Of greater importance for the general relations was the Celtic state in the interior of Asia Minor. There, intermediate between Bithynia, Paphlagonia, Cappadocia, and Phrygia, three Celtic tribes - the Tolistoagii, the Tectosages, and Trocmi - had settled, without abandoning either their native language and manners or their constitution and their trade as freebooters. The twelve tetrarchs, one of whom was appointed to preside over each of the four cantons in each of the three tribes, formed, with their council of 300 men, the supreme authority of the nation, and assembled at the "holy place" (Drunemetum), especially for the pronouncing of capital sentences. Singular as this cantonal constitution of the Celts appeared to the Asiatics, equally strange seemed to them the adventurous and marauding habits of the northern intruders, who on the one hand furnished their unwarlike neighbours with mercenaries for every war, and on the other plundered on their own account or levied contributions from the surrounding districts. These rude but vigorous barbarians were the general terror of the effeminate surrounding nations, and even of the great-kings of Asia themselves, who, after several Asiatic armies had been destroyed by the Celts and king Antiochus I. Soter had even lost his life in conflict with them (493), agreed at last to pay them tribute.
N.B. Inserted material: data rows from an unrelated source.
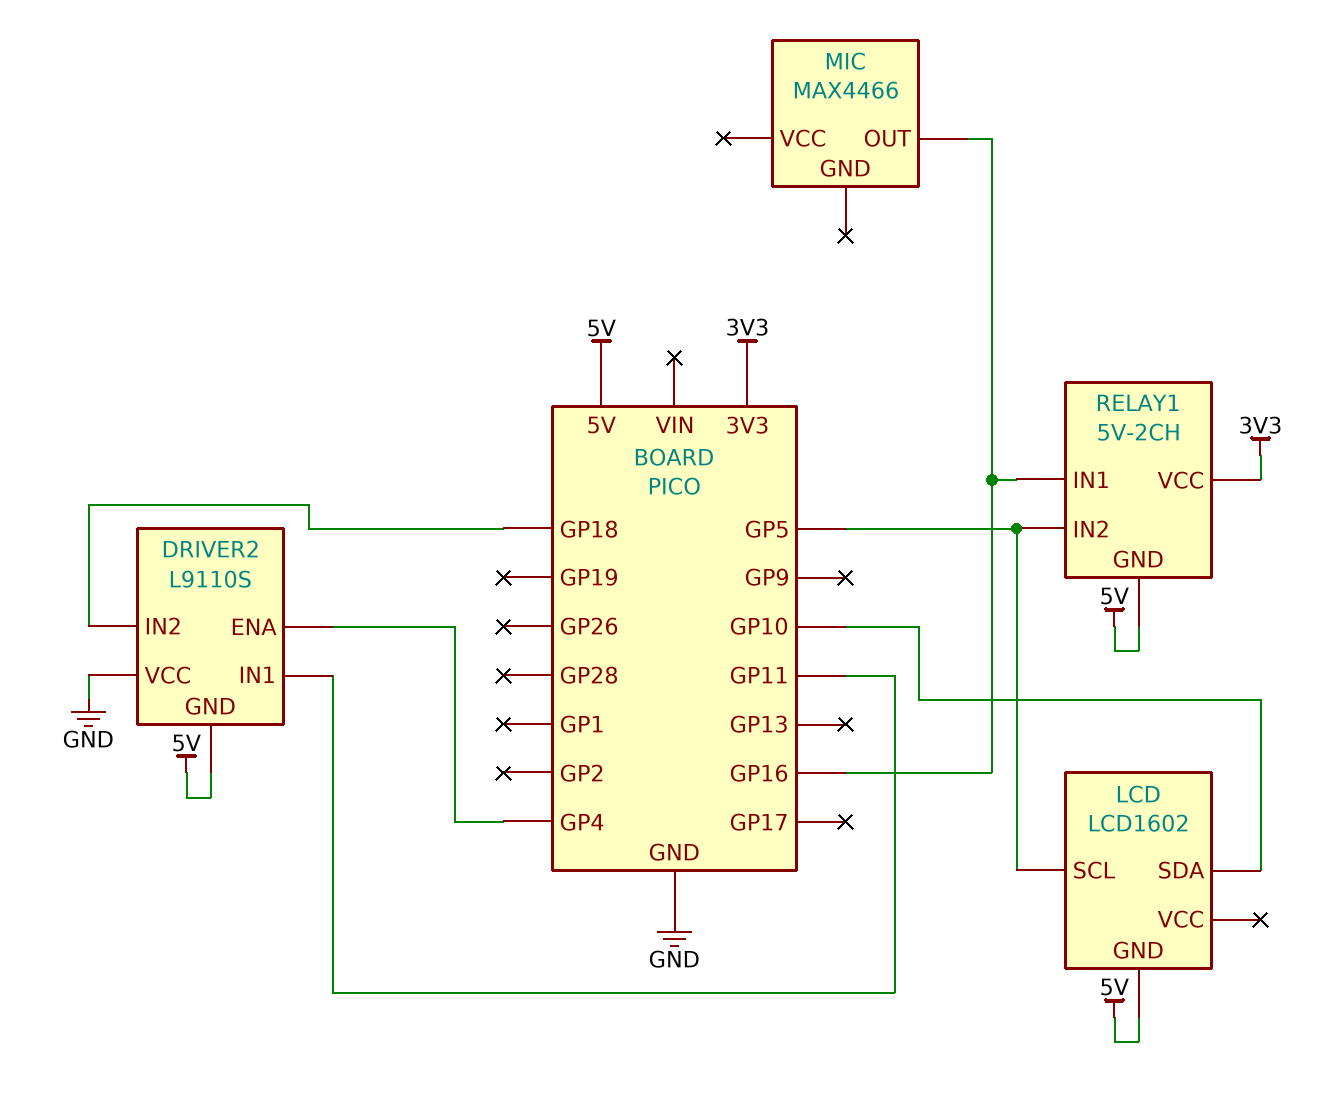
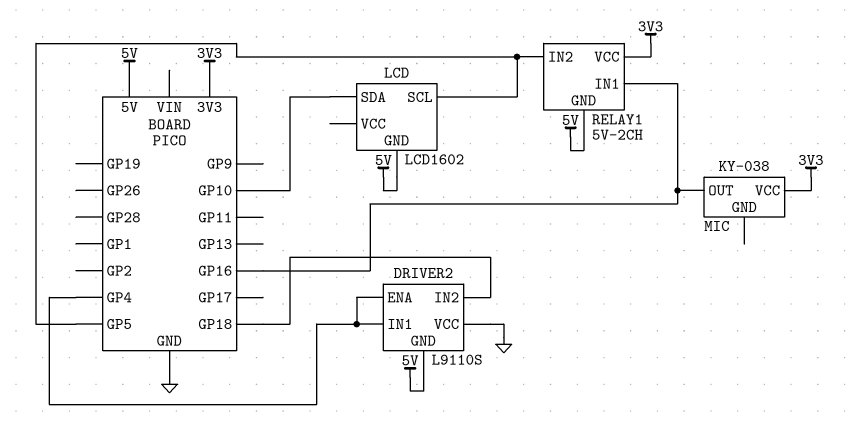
DRIVER2 pin IN1: GP11 -> GP4
MIC: MAX4466 -> KY-038
MIC pin VCC: none -> 3V3

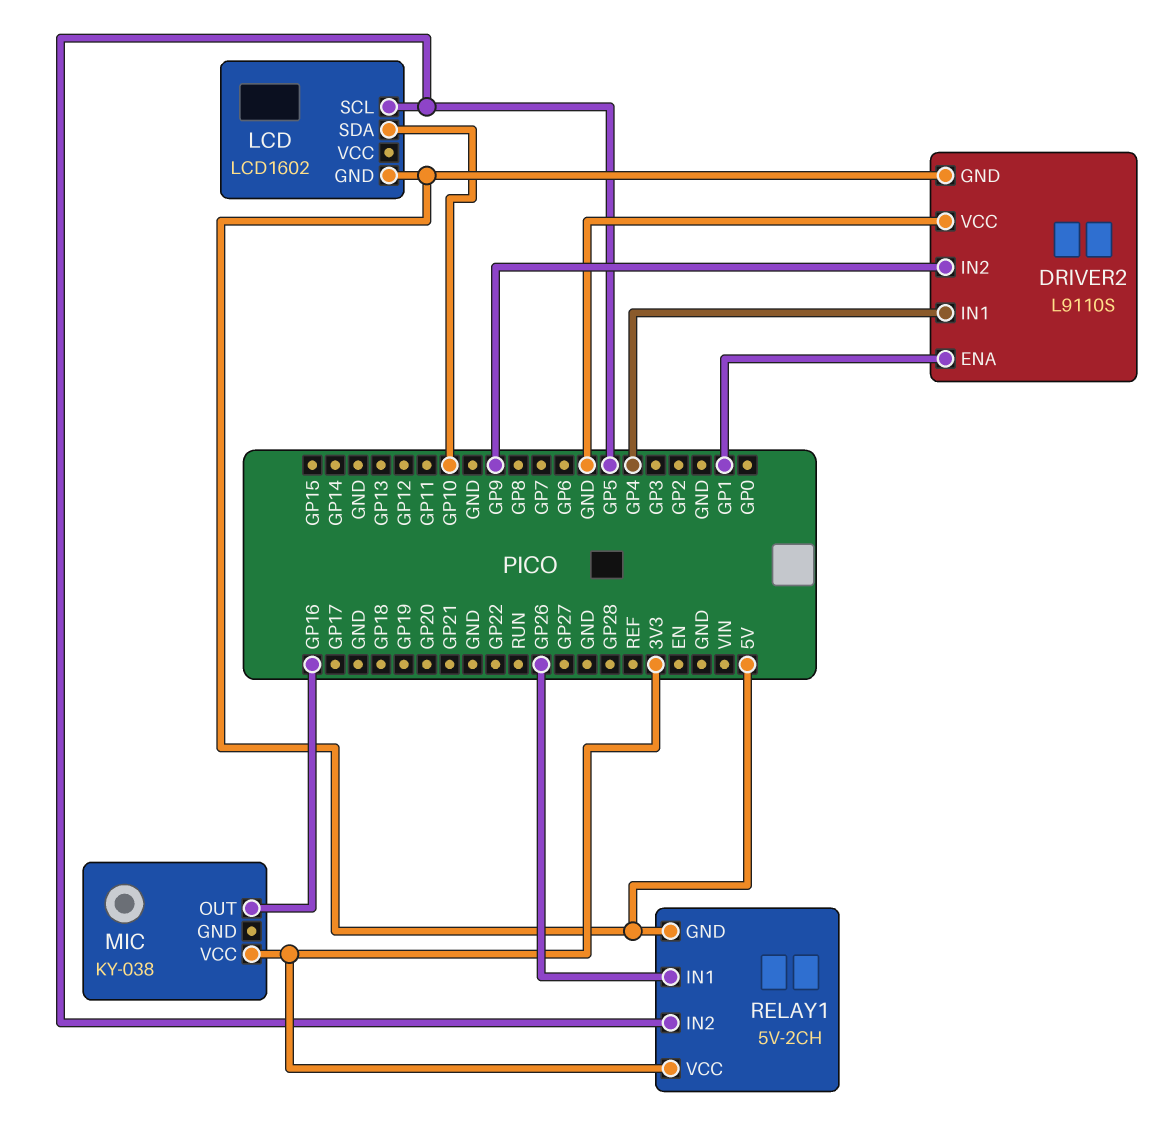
DRIVER2 pin ENA: GP4 -> GP1
DRIVER2 pin IN2: GP18 -> GP9
RELAY1 pin IN1: GP16 -> GP26

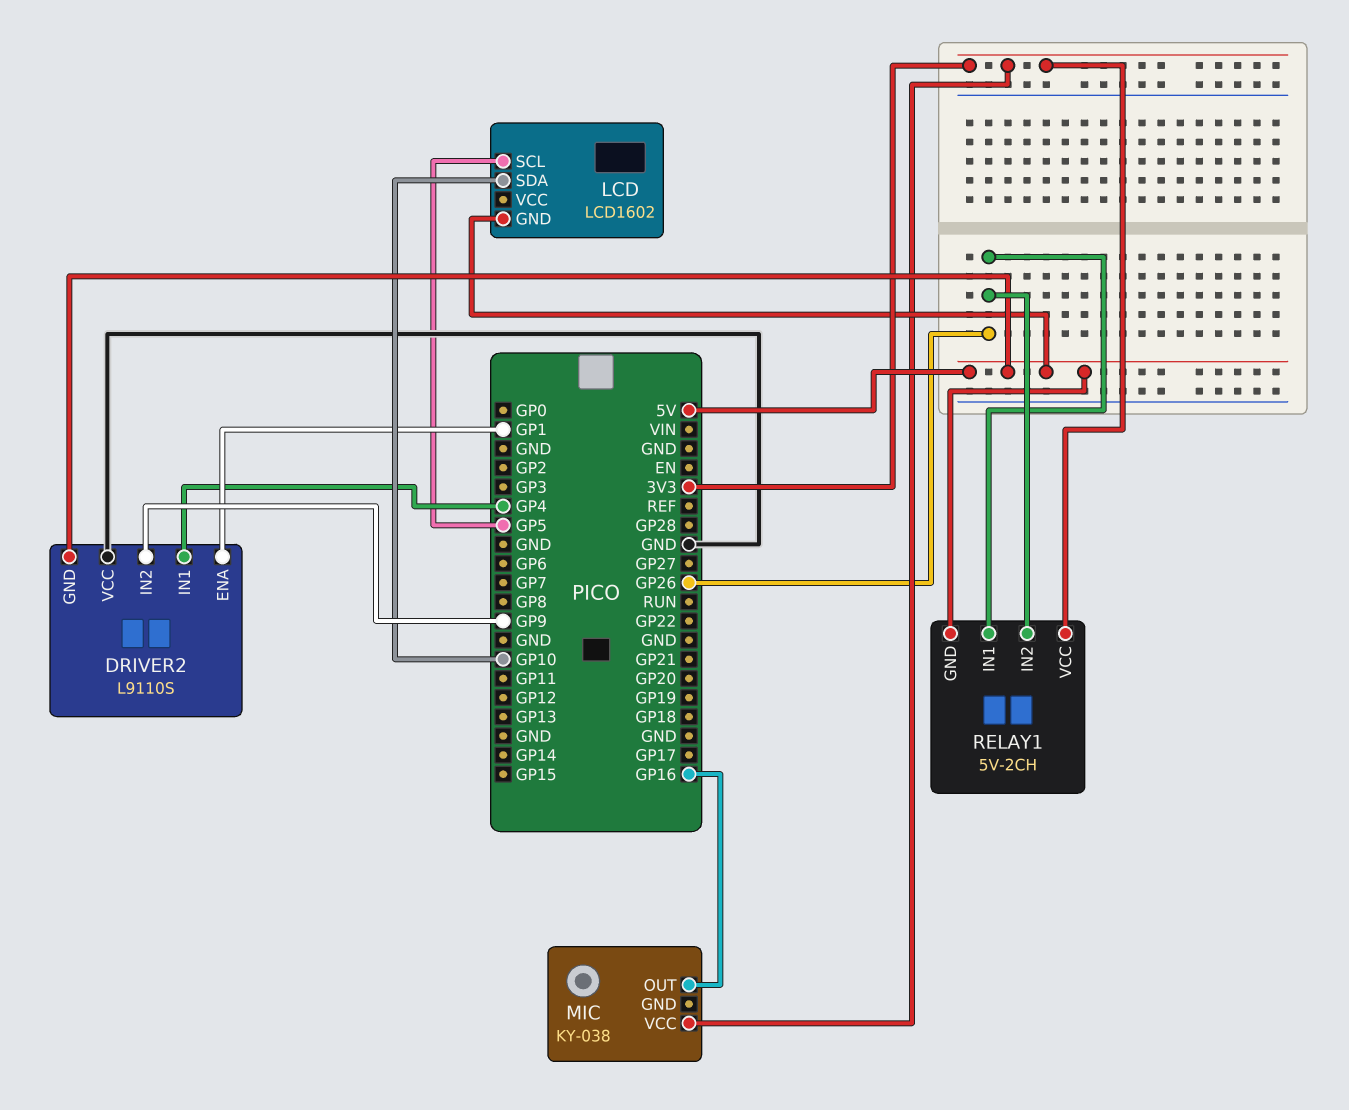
RELAY1 pin IN2: GP5 -> GP26

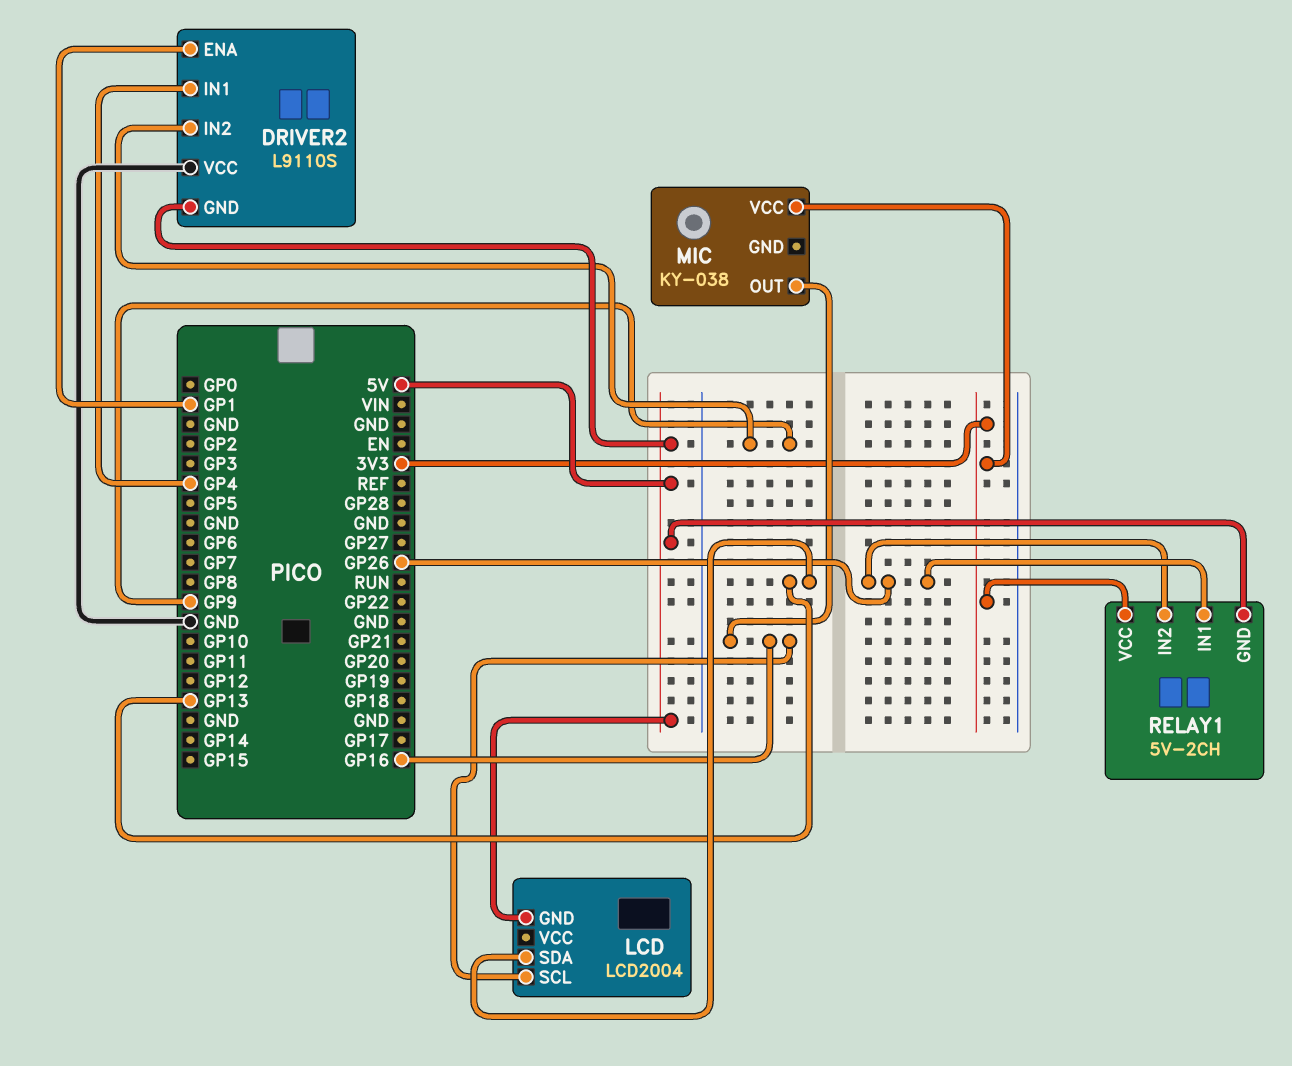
LCD: LCD1602 -> LCD2004
LCD pin SCL: GP5 -> GP16
LCD pin SDA: GP10 -> GP13

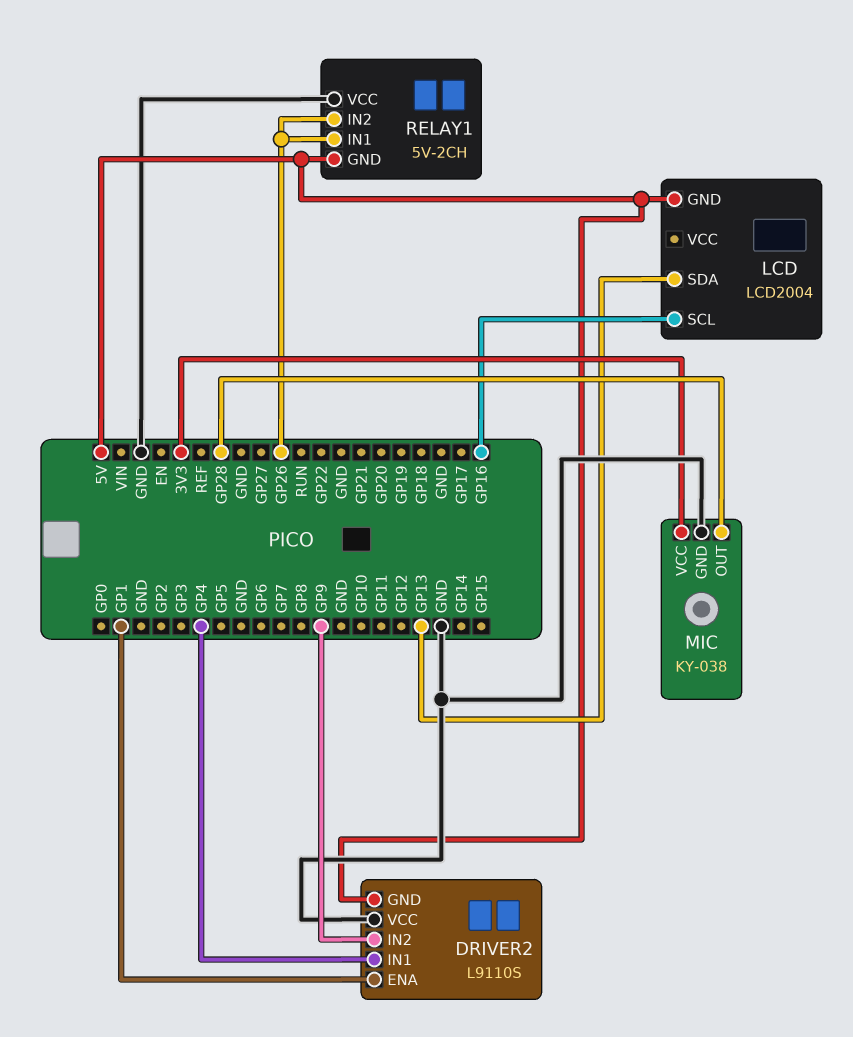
MIC pin GND: none -> GND
MIC pin OUT: GP16 -> GP28
RELAY1 pin VCC: 3V3 -> GND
In consequence of bold and successful opposition to these Gallic hordes, Attalus, a wealthy citizen of Pergamus, received the royal title from his native city and bequeathed it to his posterity. This new court was in miniature what that of Alexandria was on a great scale. Here too the promotion of material interests and the fostering of art and literature formed the order of the day, and the government pursued a cautious and sober cabinet policy, the main objects of which were the weakening the power of its two dangerous continental neighbours, and the establishing an independent Greek state in the west of Asia Minor. A well-filled treasury contributed greatly to the importance of these rulers of Pergamus. They advanced considerable sums to the kings of Syria, the repayment of which afterwards formed part of the Roman conditions of peace. They succeeded even in acquiring territory in this way; Aegina, for instance, which the allied Romans and Aetolians had wrested in the last war from Philip's allies, the Achaeans, was sold by the Aetolians, to whom it fell in terms of the treaty, to Attalus for 30 talents (7300 pounds). But, notwithstanding the splendour of the court and the royal title, the commonwealth of Pergamus always retained something of the urban character; and in its policy it usually went along with the free cities. Attalus himself, the Lorenzo de' Medici of antiquity, remained throughout life a wealthy burgher; and the family life of the Attalid house, from which harmony and cordiality were not banished by the royal title, formed a striking contrast to the dissolute and scandalous behaviour of more aristocratic dynasties.